▶ [WHAT NEEDS TO BE DONE]:
Return the run of lines below that opens with the line containing "Erklärung zur Barrierefreiheit" and closes with the line containing "Datenschutzerklärung", keeping each one exact.

RECORDS PROVIDED START

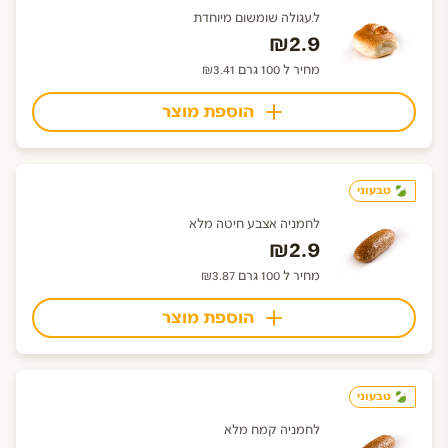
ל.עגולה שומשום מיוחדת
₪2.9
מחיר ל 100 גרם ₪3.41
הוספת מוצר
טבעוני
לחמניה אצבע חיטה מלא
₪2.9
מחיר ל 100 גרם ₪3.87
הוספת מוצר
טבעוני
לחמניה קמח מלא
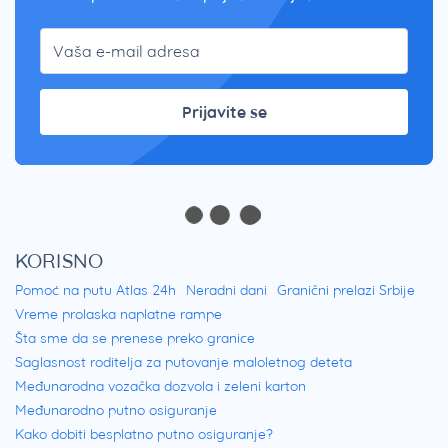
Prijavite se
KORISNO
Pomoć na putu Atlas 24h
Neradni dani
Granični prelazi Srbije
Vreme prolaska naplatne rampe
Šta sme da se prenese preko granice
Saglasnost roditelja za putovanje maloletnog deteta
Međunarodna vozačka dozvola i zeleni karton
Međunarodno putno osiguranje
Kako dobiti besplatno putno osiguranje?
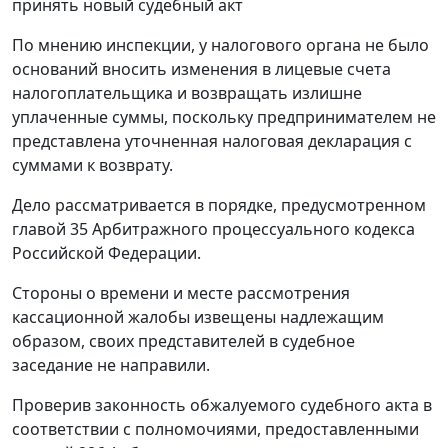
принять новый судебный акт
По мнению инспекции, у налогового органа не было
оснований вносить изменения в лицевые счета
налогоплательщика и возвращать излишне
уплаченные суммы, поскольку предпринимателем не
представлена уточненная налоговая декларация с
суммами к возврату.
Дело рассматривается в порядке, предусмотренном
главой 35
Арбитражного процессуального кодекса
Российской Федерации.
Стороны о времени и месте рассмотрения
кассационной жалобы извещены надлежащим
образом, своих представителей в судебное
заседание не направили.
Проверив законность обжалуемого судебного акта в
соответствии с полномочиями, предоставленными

RECORDS PROVIDED END
RECORDS PROVIDED START

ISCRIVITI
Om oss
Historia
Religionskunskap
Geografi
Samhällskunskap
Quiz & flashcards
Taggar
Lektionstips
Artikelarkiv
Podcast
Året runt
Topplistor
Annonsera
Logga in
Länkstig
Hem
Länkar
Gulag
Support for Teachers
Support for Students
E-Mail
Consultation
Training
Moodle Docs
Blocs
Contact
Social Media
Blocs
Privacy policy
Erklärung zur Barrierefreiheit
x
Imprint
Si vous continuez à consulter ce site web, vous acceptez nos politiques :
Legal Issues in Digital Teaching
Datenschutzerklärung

RECORDS PROVIDED END
RECORDS PROVIDED START

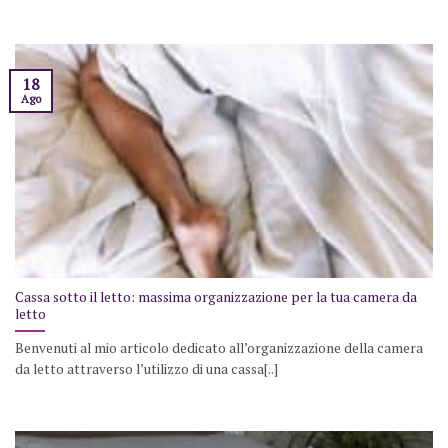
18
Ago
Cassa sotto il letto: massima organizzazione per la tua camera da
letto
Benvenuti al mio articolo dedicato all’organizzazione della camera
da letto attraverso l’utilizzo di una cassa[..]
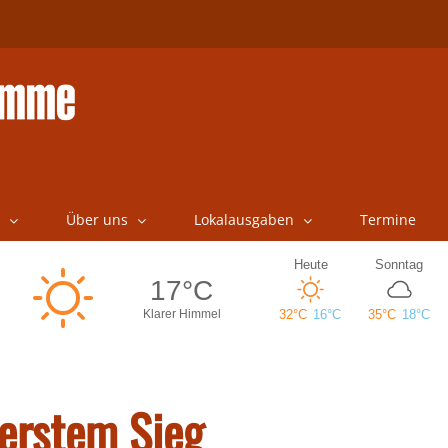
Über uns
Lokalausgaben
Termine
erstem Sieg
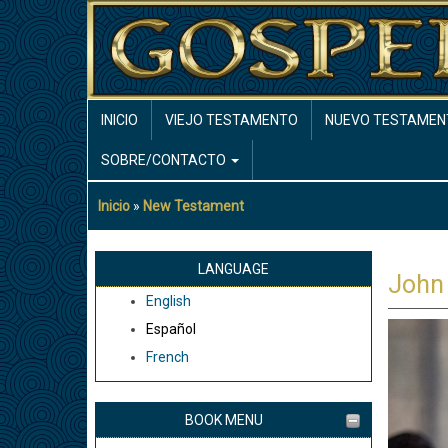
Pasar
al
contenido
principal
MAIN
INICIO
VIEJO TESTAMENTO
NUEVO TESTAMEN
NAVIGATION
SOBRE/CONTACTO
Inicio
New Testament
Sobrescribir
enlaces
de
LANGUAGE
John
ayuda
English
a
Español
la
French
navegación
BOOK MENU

RECORDS PROVIDED END

▶ [TASK RESPONSE]:
Erklärung zur Barrierefreiheit
x
Imprint
Si vous continuez à consulter ce site web, vous acceptez nos politiques :
Legal Issues in Digital Teaching
Datenschutzerklärung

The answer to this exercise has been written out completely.